■ **About this task**: In the material below, find each line that contains the word "depth" and copy it.

____________________

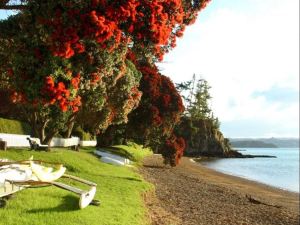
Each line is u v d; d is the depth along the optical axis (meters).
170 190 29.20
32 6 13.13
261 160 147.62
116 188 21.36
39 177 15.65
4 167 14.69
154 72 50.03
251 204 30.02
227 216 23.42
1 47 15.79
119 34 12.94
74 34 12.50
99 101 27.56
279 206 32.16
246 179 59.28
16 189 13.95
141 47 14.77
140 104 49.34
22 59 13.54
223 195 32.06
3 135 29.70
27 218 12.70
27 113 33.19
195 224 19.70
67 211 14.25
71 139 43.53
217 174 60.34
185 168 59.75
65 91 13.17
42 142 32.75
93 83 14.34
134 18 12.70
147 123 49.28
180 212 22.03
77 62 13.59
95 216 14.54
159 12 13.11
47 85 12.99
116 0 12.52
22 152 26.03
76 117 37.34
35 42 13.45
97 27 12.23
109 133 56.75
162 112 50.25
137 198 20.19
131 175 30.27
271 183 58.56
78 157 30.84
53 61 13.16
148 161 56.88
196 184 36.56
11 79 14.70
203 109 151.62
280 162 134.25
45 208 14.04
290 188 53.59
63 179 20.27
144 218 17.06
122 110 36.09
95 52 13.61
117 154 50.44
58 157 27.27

____________________

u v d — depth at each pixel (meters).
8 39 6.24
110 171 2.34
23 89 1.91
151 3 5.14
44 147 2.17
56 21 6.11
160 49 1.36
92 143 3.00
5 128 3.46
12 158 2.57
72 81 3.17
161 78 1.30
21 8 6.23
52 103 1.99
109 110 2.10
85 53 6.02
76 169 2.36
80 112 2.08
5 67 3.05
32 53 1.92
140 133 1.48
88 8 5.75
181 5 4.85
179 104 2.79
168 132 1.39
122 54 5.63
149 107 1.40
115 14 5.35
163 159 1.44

____________________

■ **Result**:
Each line is u v d; d is the depth along the optical axis (meters).
u v d — depth at each pixel (meters).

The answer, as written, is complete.